Although process in any art is a mysterious and individual aspect, my process seems to follow similar patterns, whether in fiction, in comics, in music, or even my day job. I'd say in general I plan less and improvise and revise more, especially in writing because I find too much planning can stifle the emotion and energy of a piece. Yet some writing, like comics, requires an immense amount of planning. When I comics scripts, I usually plan and sort of outline most of it, giving myself page limits, act breaks, sometimes what would happen on what page before I wrote. I leave enough room to react and improvise if need be, and more than once, my favorite parts and the most lively writing comes in those spaces, but talk about abstract.  In that case, besides writing a story, dialogue, and narration, I'm trying to imagine what panels and pages will look like and then render that in clear enough but not too specific terms so that an artist can eventually interpret it. Not much like drawing plans for a table.

 

Anyway, in these activities, I see myself as a bit of a tinkerer. I wouldn't really call writing fiction tinkering or a hobby, though. The word hobby in particular demeans the work for me, but I think the analogy of having projects still works. I've 

almost always got something going, usually a few things, though I don't have a garage or a workshop or a basement, but I do have that impulse to build stuff. It just happens to be a different kind of building and a different kind of stuff, and I have to wonder if my impulse (and to a certain degree, I think, my brother's impulse) toward this abstract tinkering is simply a personality difference or something generational. Our dad grew up in a time when radio, Saturday morning movies, comics, and books were pretty much the only forms of entertainment. We grew up in the TV era, the blockbuster movie era, the VCR era, the early video game era, the early home computer era.
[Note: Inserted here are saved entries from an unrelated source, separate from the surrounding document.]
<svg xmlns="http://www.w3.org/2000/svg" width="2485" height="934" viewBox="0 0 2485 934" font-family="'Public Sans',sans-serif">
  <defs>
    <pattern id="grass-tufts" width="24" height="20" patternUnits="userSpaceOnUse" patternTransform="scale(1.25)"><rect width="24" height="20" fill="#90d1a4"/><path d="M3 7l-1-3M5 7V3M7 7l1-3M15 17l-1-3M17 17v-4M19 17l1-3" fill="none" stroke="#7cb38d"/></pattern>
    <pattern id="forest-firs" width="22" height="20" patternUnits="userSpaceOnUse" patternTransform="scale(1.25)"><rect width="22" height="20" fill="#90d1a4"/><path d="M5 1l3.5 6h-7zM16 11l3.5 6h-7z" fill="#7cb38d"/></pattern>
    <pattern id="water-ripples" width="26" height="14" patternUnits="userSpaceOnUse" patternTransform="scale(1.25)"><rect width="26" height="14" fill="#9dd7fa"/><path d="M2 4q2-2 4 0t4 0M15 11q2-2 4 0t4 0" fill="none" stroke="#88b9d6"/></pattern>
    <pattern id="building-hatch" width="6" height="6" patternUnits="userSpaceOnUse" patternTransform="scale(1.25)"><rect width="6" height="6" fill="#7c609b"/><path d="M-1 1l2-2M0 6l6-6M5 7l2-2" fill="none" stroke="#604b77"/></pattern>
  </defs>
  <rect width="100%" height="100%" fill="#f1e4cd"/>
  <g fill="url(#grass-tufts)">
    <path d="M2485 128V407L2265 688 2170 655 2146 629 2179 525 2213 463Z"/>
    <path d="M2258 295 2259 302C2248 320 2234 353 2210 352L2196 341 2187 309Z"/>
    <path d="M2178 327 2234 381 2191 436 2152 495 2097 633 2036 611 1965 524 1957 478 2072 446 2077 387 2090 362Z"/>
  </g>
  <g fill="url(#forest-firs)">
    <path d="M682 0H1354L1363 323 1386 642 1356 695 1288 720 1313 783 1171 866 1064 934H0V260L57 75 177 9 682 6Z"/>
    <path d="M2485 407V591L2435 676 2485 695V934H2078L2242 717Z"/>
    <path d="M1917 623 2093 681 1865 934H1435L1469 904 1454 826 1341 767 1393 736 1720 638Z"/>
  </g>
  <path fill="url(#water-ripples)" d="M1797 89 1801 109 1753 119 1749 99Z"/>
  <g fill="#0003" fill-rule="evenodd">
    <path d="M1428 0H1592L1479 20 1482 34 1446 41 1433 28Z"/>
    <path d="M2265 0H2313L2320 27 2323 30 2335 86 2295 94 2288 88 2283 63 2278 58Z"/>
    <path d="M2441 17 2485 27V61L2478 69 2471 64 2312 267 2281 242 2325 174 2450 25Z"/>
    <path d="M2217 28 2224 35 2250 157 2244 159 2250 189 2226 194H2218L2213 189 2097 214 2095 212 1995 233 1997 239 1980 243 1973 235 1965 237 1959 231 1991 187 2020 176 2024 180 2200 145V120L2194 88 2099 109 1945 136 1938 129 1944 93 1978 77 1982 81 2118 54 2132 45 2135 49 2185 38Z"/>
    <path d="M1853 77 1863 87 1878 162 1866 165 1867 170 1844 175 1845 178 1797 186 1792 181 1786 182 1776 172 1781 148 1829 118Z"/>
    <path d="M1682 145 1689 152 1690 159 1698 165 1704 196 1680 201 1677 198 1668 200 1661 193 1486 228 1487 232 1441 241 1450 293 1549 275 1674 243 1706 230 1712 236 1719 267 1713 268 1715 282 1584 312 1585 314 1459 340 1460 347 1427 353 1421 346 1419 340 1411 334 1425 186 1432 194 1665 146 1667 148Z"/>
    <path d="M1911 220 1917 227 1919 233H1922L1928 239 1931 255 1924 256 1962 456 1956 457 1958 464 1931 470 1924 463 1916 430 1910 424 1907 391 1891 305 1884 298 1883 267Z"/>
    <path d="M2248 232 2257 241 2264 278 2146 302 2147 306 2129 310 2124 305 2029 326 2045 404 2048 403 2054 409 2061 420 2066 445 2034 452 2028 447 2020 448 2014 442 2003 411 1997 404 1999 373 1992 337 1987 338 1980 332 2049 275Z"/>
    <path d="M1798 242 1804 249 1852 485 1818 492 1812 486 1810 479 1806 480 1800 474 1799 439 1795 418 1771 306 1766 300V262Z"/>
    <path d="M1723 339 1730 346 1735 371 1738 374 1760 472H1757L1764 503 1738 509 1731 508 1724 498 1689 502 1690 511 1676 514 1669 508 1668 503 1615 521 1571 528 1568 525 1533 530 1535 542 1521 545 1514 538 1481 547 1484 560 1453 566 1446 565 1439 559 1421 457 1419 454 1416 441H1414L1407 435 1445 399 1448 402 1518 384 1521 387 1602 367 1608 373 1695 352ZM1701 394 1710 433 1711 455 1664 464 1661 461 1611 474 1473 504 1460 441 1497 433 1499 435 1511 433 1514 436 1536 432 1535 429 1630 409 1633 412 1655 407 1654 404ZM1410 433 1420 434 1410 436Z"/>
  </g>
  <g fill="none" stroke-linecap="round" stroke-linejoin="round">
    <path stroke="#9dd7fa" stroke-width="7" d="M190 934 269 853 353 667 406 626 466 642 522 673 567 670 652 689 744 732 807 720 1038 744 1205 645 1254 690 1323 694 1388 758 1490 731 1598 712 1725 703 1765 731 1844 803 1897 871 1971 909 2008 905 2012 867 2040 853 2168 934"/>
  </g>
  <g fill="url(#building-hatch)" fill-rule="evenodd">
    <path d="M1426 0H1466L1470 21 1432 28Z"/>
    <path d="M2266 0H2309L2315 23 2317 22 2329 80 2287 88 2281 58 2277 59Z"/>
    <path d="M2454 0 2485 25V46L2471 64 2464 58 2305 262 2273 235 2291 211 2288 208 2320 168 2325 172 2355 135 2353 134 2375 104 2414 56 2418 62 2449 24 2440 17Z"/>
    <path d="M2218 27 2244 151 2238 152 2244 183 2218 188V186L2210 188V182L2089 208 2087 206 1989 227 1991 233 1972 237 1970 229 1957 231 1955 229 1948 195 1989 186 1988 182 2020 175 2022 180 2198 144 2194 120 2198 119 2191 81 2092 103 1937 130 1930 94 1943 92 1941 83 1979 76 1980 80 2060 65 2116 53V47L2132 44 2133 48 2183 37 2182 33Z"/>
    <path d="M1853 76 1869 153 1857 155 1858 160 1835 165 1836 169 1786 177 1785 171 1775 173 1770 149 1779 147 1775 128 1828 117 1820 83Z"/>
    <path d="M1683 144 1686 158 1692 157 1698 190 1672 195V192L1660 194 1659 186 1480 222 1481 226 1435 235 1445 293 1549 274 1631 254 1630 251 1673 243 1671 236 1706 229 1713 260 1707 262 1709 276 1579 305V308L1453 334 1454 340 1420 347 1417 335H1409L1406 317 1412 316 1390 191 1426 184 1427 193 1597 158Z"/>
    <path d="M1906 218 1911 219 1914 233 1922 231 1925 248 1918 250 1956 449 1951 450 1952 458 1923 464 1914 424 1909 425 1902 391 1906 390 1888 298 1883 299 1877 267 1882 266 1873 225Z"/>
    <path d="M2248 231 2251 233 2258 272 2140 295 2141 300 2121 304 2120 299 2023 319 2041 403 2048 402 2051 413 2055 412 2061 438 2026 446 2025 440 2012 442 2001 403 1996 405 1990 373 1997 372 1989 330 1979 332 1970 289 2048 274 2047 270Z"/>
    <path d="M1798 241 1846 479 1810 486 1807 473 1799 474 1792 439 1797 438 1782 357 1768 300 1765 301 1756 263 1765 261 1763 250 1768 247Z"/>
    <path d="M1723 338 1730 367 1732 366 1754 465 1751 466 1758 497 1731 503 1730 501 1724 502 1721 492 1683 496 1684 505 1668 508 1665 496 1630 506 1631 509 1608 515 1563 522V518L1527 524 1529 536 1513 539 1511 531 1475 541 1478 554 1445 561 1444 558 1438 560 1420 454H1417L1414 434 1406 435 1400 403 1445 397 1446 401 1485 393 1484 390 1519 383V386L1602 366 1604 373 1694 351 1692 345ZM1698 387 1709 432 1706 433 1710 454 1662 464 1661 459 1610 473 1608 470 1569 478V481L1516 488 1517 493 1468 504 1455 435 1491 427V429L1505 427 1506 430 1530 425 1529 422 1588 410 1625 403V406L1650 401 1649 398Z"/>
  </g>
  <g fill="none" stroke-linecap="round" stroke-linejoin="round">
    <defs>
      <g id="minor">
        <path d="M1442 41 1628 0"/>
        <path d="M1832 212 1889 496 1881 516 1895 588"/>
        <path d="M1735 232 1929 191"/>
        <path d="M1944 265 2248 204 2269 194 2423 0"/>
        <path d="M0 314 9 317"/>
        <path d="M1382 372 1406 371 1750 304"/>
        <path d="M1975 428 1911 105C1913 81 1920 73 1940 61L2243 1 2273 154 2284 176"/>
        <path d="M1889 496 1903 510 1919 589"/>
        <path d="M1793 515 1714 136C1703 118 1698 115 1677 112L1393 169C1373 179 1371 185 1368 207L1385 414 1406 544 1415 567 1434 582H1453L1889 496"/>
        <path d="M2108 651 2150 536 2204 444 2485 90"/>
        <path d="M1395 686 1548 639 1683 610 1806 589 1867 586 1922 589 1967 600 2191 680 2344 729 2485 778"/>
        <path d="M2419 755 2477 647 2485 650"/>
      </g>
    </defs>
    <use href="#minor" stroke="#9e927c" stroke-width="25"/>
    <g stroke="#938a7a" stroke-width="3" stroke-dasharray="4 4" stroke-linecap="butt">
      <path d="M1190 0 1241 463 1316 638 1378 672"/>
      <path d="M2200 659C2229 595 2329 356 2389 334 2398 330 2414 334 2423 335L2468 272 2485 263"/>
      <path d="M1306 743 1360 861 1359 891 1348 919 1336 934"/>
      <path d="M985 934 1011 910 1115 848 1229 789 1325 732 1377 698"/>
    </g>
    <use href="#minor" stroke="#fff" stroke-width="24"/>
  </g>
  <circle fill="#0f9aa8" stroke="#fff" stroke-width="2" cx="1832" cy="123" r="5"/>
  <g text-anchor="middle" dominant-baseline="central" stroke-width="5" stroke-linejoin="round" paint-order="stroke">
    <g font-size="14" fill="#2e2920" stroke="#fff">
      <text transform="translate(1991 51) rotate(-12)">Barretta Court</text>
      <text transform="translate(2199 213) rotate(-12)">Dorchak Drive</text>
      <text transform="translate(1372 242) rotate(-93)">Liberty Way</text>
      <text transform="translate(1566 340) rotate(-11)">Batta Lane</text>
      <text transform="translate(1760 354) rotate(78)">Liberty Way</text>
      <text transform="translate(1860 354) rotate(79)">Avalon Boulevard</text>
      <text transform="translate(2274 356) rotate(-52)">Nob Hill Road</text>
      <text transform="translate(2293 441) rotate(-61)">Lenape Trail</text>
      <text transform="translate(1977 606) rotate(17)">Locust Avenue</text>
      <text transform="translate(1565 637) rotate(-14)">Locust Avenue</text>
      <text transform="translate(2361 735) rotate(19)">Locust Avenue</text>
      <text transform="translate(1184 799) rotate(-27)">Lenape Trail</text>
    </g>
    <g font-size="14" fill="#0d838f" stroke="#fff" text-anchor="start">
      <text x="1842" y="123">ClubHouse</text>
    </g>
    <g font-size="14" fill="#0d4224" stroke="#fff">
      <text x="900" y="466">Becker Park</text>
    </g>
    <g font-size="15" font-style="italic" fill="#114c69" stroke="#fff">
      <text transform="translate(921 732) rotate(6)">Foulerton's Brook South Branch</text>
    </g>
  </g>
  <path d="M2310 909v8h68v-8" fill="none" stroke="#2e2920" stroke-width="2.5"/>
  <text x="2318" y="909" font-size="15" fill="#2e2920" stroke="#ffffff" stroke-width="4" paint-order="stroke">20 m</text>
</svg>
We grew up with comic books and action figures and movies out all the time. We also have a couple generations separating us from our dad instead of just one. He grew up with World War II. We grew up with Star Wars.

 

I wonder if the difference is generational because it seems like so many more people our age and younger end up tinkering in this abstract garage. Has the shift in culture bred a shift toward different interests but similar behavior, and has that bred many of the changes in technology that allow far more people to record music, create and edit film, post their music and videos, spend large parts of their days in the virtual plane of the Internet? Or have shifts in technology bred the shifts in interests? Or is it a cycle, the cycle toward the information age, toward urbanization, toward mass consumption? And if our interests are that different from our father's, what kind of tinkering will our children do?